*Page text:*
========================================

Andrea Dahmen, spokeswoman for research commissioner Philippe Busquin, says he “wants to see a reliable high-performance EU Internet network in place as soon as possible”.

The $1.8 billion LHC, which will come online in 2005, is an ideal test bed for the grid concept. Collections of protons steered into head-on collisions will spew out around 7 petabytes (1015 bytes) of data every year. The raw data from just one of the LHC's detectors represent the equivalent of every person on Earth talking into 20 telephones at once. The challenge is to transmit this information — requiring 1,000 times more computing power than CERN can currently deliver — in a usable form to thousands of users in more than 40 countries.

Under the CERN plan, data would fan out across a high-speed network to 10 national and regional data centres, and in turn out to hundreds of local centres and universities. The innovation will be the glue holding all of this together: a new suite of middleware, software and protocols designed to allow real-time distributed computing. The Internet would be made to function as if it were a single computer and database rolled into one.

“Getting ourselves liberated from the geographical constraints will be crucially important” for the success of the LHC, says Williams. “We need to use any and all possible resources to process the data. Not all of the people nor all of their computing and data-handling resources can be installed permanently at CERN.”

Imagine an LHC scientist sitting at his or her desk in California, say, or Budapest. One click on a web wizard, and time is automatically reserved and purchased in real time from supercomputers and clusters of personal computers around the world. Another click, and data sets worldwide are scoured for all the Higgs two-photon events recorded so far. The interface invisibly converts all the datasets into a compatible format. One keystroke, and a menu pops up offering a suite of advanced visualization techniques that will allow the data to be analysed interactively with colleagues elsewhere.

Turning this dream into reality was the aim of a meeting at CERN last week between officials from the major European research councils, the European Space Agency and the European Bioinformatics Institute. The proposal that emerged would build on middleware developed from the existing Globus distributed software effort, a joint project of the Argonne National Laboratory in Illinois and the University of Southern California's Information Sciences Institute. The Linux operating system would be used throughout, says Williams, to ensure that software remains open-source.

========================================

*Data for review:*

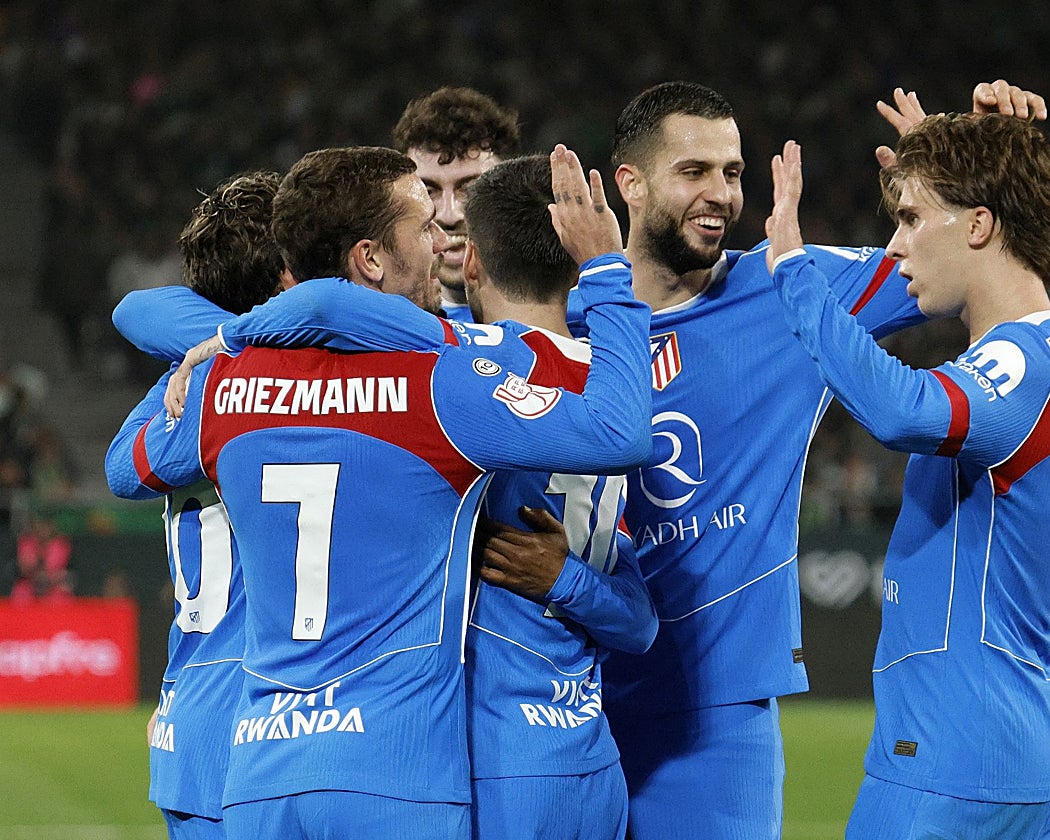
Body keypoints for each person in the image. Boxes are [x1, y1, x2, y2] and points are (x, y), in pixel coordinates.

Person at [109, 144, 651, 840]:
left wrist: (233, 333)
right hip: (395, 772)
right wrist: (606, 270)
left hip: (259, 772)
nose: (441, 240)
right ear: (369, 258)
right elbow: (619, 431)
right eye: (424, 225)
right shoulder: (440, 381)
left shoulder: (225, 384)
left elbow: (127, 450)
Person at [588, 80, 1047, 838]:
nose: (721, 194)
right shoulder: (566, 314)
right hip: (566, 707)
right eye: (694, 171)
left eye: (733, 173)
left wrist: (983, 174)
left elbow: (976, 265)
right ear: (629, 183)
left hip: (716, 719)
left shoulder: (786, 281)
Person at [766, 115, 1050, 839]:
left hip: (956, 750)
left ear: (979, 225)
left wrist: (794, 271)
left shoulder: (1025, 363)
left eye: (913, 219)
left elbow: (902, 411)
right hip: (1030, 731)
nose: (895, 246)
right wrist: (973, 152)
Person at [106, 169, 294, 840]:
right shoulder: (285, 381)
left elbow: (121, 466)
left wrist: (215, 344)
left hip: (190, 715)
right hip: (261, 717)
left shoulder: (193, 379)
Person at [393, 86, 521, 320]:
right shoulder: (381, 328)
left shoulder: (577, 316)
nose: (449, 215)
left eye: (470, 189)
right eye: (427, 191)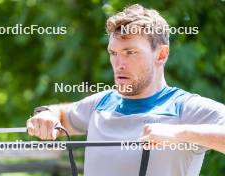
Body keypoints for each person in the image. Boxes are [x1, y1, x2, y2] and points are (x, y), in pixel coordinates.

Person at [26, 4, 225, 176]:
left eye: (130, 52)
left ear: (161, 55)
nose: (119, 64)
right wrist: (46, 114)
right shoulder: (101, 103)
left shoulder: (184, 108)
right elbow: (60, 115)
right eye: (114, 53)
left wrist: (180, 134)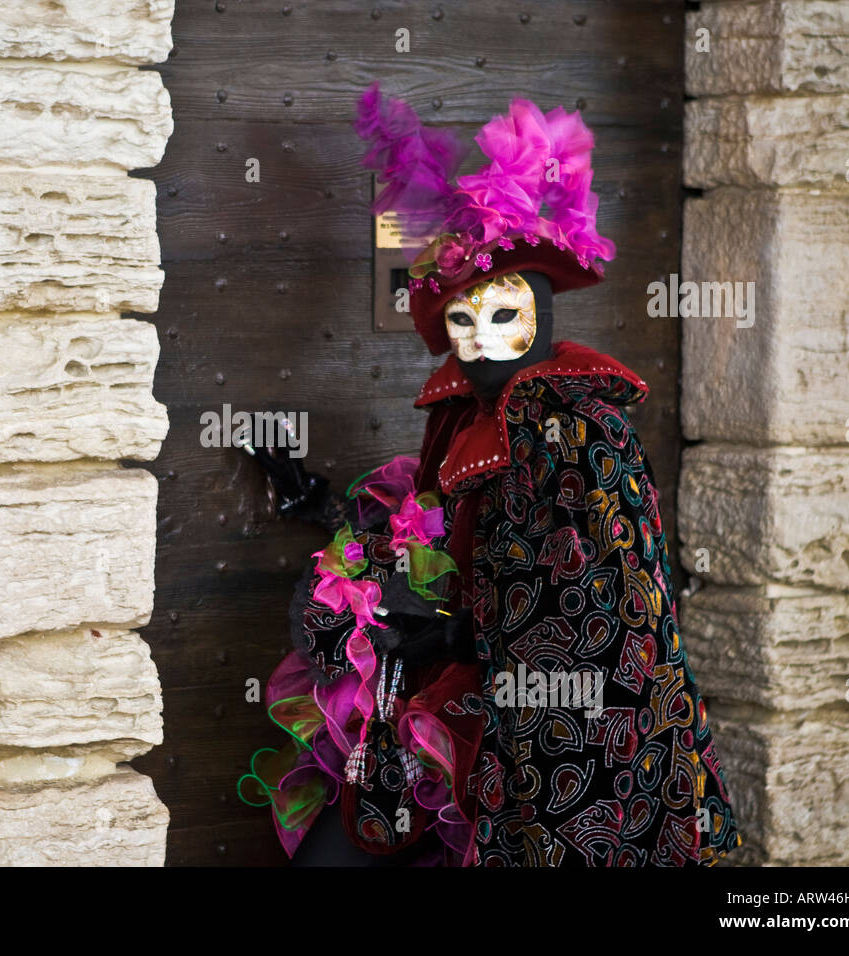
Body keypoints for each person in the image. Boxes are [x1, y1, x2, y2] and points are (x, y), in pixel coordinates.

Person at [237, 85, 742, 866]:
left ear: (543, 313)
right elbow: (439, 528)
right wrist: (332, 514)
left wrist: (447, 632)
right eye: (463, 321)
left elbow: (592, 604)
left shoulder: (576, 427)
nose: (481, 341)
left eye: (505, 316)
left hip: (537, 734)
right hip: (443, 704)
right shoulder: (464, 416)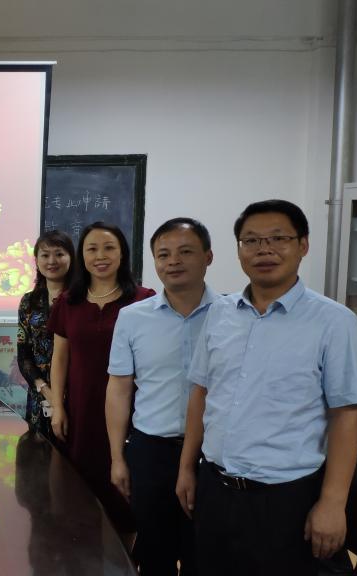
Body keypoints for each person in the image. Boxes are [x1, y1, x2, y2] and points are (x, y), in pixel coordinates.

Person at [176, 200, 357, 576]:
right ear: (239, 250)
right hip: (214, 488)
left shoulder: (333, 321)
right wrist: (186, 468)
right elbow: (201, 393)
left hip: (286, 499)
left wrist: (332, 502)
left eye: (278, 238)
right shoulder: (219, 313)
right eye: (251, 241)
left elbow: (346, 413)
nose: (264, 250)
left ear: (303, 245)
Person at [105, 218, 217, 575]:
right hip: (151, 452)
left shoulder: (232, 315)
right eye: (163, 254)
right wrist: (117, 457)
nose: (173, 261)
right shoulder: (132, 318)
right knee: (154, 554)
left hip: (214, 456)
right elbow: (119, 389)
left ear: (208, 257)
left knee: (206, 554)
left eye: (185, 252)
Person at [47, 221, 154, 533]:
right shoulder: (69, 301)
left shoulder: (144, 300)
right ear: (82, 255)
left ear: (122, 253)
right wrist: (58, 407)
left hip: (130, 412)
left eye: (109, 248)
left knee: (127, 493)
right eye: (92, 249)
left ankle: (127, 553)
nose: (100, 256)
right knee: (82, 495)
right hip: (81, 411)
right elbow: (60, 357)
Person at [17, 230, 75, 435]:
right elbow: (23, 355)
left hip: (76, 396)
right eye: (45, 255)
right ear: (36, 260)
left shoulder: (82, 299)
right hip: (39, 397)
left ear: (71, 258)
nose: (52, 261)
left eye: (59, 254)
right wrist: (46, 391)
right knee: (39, 452)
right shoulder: (29, 302)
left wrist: (59, 400)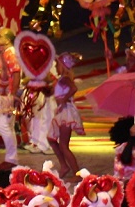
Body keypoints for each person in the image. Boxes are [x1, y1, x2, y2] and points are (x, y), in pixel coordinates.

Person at [0, 28, 20, 168]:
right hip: (2, 96)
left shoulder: (10, 53)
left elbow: (16, 74)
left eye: (0, 36)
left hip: (6, 97)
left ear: (8, 40)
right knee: (7, 126)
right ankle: (12, 159)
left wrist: (12, 95)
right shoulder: (5, 53)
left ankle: (11, 159)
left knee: (3, 126)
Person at [51, 51, 83, 179]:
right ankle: (64, 166)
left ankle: (76, 173)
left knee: (63, 145)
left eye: (57, 65)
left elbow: (74, 88)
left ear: (63, 66)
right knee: (51, 139)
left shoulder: (65, 79)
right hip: (61, 112)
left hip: (66, 113)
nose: (55, 67)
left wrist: (64, 99)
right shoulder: (62, 79)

========================================

*Task:*
Return the words of the passage on the CERN data grid from "Turning this dream" to "software remains open-source.", without changes.

*Solution for this task:*
Turning this dream into reality was the aim of a meeting at CERN last week between officials from the major European research councils, the European Space Agency and the European Bioinformatics Institute. The proposal that emerged would build on middleware developed from the existing Globus distributed software effort, a joint project of the Argonne National Laboratory in Illinois and the University of Southern California's Information Sciences Institute. The Linux operating system would be used throughout, says Williams, to ensure that software remains open-source.